Below is a brief set of rules to follow that will help you be a great angel.  Let me know if I missed any on Twitter!

1. Always put the startup first.
This seems like a "no duh" statement but there will be times when your interests as an angel diverge from the startups interests.  If a conflict of interest arises (between yourself and the startup and other thirds parties - e.g. VCs, other startups, potential acquirers etc.) always err on the side of doing the right thing for the startup.

Examples include:

  • Decreasing your own investment in a startup's round to make room for another investor who will help the company.
  • Helping a startup get acquired if it is the founders' wishes even if it does not serve your economic interest.
  • Supporting the company's interests against the VCs interests [0].

Intriguingly, it turns out that in the long run what is best for the startup is also best for you.  As your reputation grows, so to do the set of entrepreneurs who want to work with you.  

2. Be up front about conflicts of interest.
If you have a conflict of interest (e.g. are an investor in something the entrepreneur deems could be competitive) be up front about it as soon as you can with the entrepreneur.  Sometimes it is hard to tell before meeting live as an introductory email will not cover future paths or other details.

Sometimes conflicts of interest emerge over time and are impossible to avoid - e.g. one company may pivot into another company's market.  Other times, two companies are truly directly competitive.  But most times, entrepreneurs may be overly sensitive to potential future conflicts of interest [1].  Be up front about the potential conflict and talk it through or clear it with companies you are already involved with.

If you get a pitch deck out of the blue with detailed proprietary information, and the company asking you to meet is competitive with one of your portfolio companies - do *not* forward it on to the company you are involved with.  The entrepreneur reached out to you in good faith and using this against them is in poor taste.

3. Don't demand updates - ask how you can help.  
As an entrepreneur you should find a handful of investors to update regularly.  If you have raised a series A, your board member(s) will serve this function.  But pre-series A the forcing function of regular updates to a select group helps keep you on a cadence and clear path as a company.  It also means there is a set of people who are familiar with your business and more able to be helpful.

As an angel, leave it up to the entrepreneur how they want to update their investors.  Do not demand detailed updates from entrepreneurs simply for the sake of wanting to know what is going on.  Instead, ask how you can help and an update usually naturally follows.  Else you are just wasting the founders time - time that is better spent iterating on product, writing code, or closing sales.

Many founders get stuck in a "work cocoon" and forget to reach out to their investors for help.  Sometimes this help can save the founders a lot of time or make them change direction.  By proactively asking how you can help, you may save the entrepreneurs a lot of grief without wasting their time asking for a detailed snapshot of their metrics.

If a startup asks for help, follow up quickly and make what they request happen.  This may include closing a candidate, chasing down a sales lead, or providing feedback on a term sheet.  Whatever it may be, do it fast.

4. Sign documents (and generally follow up) quickly.
Turn any deal documents (investments, M&A, etc.) within 24 hours.  This will reduce stress for entrepreneurs.  (I have been guilty of violating this one lately as my own startup takes up crazy amount of time.)

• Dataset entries
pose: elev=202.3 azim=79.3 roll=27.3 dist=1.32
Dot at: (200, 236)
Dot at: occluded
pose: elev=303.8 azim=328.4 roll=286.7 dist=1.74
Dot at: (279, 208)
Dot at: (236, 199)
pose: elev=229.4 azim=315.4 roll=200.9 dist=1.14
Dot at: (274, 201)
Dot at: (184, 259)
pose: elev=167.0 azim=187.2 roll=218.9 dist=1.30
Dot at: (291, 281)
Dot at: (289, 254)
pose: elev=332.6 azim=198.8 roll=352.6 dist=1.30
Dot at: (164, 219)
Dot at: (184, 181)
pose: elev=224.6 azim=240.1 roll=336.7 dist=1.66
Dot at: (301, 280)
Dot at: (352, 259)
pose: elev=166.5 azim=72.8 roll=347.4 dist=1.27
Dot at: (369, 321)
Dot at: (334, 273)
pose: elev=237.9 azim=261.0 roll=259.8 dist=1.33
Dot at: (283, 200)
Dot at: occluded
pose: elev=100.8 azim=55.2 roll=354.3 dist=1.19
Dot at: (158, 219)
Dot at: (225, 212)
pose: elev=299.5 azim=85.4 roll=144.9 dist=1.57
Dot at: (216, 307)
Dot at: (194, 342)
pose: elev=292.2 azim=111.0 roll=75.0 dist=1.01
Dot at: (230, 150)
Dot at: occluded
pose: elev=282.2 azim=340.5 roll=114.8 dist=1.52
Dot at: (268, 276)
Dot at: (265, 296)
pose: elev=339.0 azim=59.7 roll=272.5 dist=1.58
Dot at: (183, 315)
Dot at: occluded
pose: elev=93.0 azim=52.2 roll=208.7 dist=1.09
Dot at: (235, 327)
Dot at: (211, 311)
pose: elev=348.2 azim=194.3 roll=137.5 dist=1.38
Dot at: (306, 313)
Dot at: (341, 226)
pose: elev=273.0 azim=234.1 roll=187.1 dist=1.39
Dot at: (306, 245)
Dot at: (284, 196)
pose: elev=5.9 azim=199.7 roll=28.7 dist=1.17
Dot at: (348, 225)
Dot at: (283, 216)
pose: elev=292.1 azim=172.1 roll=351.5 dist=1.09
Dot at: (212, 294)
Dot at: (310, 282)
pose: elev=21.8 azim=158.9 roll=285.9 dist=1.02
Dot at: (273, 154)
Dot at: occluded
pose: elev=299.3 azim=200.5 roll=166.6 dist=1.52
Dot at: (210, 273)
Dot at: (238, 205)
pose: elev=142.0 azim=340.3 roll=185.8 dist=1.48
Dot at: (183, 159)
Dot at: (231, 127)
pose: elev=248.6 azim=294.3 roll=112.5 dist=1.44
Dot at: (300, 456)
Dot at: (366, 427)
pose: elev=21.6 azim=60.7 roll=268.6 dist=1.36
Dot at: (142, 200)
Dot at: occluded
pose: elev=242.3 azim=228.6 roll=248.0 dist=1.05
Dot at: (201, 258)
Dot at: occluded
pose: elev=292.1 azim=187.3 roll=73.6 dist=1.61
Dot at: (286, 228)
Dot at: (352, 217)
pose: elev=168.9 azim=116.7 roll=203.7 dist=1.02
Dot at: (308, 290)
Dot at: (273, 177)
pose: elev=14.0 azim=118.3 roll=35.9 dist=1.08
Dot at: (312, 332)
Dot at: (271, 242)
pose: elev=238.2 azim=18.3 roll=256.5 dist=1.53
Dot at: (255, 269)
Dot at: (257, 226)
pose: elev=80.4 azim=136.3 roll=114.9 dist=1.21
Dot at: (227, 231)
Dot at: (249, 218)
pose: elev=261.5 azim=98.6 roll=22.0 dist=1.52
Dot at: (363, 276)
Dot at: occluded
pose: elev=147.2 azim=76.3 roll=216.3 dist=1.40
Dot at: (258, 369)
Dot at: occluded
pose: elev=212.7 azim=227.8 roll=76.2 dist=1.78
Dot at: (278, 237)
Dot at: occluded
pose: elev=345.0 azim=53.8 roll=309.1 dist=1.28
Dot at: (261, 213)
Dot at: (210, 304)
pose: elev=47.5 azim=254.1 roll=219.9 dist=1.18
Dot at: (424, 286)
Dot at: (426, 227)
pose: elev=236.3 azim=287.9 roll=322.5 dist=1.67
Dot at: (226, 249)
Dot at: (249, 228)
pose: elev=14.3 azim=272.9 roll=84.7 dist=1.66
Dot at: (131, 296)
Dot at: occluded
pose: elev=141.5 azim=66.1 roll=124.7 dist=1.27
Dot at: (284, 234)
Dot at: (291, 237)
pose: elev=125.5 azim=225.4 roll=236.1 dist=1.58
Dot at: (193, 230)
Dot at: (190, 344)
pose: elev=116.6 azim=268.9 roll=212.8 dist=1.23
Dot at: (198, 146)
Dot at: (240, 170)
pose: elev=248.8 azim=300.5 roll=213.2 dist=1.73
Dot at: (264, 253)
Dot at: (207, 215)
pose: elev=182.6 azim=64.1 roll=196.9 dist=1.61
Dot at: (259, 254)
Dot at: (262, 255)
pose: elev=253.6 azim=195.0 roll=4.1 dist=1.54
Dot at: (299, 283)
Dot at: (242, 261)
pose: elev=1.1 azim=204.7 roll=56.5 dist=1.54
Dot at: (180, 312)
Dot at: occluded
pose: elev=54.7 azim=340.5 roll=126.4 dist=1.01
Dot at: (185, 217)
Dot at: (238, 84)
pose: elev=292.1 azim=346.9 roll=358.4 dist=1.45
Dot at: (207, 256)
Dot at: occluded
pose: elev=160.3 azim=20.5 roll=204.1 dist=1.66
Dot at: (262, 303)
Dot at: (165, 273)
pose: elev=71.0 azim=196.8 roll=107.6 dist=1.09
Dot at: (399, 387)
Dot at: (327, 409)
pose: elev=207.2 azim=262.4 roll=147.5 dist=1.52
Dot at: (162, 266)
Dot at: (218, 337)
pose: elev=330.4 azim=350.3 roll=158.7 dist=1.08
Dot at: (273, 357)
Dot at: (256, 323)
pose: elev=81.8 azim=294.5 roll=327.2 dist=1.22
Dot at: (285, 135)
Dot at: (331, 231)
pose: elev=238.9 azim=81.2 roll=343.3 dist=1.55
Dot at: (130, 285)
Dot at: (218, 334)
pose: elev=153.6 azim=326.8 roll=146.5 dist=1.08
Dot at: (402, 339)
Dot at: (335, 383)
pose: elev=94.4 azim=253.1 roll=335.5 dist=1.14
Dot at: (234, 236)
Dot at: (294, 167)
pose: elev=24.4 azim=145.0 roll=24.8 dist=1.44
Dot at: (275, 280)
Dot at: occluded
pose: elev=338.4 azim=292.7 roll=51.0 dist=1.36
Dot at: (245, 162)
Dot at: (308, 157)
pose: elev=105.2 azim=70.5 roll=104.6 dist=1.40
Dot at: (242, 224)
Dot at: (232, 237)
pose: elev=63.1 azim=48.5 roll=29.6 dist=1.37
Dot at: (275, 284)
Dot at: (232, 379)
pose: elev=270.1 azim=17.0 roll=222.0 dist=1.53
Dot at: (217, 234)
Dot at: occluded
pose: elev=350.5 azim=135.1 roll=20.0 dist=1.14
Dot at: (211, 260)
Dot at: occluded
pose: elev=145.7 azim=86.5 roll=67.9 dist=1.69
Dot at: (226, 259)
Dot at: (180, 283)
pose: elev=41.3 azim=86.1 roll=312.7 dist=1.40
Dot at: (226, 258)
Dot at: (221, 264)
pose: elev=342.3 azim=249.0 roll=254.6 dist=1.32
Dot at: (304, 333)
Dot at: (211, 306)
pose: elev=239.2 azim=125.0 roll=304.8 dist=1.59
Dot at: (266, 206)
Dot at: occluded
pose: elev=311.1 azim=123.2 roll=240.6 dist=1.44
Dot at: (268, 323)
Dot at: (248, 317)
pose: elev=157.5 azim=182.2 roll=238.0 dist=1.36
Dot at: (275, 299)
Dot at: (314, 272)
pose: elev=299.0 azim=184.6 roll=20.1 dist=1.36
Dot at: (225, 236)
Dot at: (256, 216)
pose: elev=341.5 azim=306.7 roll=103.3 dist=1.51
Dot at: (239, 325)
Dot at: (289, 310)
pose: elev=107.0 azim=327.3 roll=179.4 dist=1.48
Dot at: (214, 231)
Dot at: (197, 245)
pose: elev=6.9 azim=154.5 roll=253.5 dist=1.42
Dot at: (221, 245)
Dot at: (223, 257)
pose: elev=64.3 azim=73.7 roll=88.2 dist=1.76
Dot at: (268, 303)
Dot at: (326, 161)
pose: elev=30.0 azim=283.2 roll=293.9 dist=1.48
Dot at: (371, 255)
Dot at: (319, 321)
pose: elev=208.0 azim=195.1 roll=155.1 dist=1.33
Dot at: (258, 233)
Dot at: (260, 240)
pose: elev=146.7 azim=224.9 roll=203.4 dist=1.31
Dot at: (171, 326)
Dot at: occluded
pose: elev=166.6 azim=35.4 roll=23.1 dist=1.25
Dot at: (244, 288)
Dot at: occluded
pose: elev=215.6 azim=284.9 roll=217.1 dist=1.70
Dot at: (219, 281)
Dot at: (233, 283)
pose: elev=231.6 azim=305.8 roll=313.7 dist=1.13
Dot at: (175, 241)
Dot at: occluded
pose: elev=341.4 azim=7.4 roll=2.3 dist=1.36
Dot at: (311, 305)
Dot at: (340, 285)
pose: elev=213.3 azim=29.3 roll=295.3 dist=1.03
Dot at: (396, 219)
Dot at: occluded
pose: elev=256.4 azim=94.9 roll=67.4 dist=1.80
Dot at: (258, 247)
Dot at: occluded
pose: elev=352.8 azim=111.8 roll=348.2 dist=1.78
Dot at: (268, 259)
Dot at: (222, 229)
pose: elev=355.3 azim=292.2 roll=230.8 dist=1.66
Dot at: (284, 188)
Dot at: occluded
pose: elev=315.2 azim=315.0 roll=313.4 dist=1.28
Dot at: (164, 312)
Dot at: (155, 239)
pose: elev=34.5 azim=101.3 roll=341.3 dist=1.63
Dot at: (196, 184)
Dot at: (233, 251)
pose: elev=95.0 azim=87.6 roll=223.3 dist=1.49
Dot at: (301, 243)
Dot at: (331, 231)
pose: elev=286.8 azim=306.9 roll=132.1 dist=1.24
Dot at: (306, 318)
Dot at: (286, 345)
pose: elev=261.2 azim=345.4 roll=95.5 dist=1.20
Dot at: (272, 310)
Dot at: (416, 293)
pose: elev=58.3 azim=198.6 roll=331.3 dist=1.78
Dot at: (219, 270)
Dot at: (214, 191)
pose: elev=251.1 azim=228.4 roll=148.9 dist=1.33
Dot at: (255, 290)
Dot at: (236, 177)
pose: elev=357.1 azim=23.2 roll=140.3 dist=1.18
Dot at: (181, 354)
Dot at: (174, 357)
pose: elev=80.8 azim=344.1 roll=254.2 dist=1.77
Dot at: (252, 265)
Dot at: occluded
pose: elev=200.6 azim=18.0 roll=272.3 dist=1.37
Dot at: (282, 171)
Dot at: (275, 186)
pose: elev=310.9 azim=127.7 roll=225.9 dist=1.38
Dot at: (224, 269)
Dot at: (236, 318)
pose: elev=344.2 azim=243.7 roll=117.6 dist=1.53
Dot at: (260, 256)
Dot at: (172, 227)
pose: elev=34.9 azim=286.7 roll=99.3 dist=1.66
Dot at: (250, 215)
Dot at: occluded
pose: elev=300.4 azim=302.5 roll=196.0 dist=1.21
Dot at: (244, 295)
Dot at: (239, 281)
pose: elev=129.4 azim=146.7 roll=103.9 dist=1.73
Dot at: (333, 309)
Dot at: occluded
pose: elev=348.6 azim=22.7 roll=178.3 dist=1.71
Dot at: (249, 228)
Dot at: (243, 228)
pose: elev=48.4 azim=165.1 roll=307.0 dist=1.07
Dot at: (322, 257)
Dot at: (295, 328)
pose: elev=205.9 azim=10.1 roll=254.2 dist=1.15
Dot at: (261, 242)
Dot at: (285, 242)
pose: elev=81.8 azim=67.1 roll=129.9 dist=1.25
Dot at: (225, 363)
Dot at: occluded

• LIST OF TASKS
a - According to the angel investing rules, within how much time should an angel turn deal documents?
b - Reproduce the angel investing rules word for word, starting at "Intriguingly, it turns" and ending at "work with you.".
The material is not needed for what follows.

• THE REPLIES
a - Within 24 hours.

b -
Intriguingly, it turns out that in the long run what is best for the startup is also best for you.  As your reputation grows, so to do the set of entrepreneurs who want to work with you.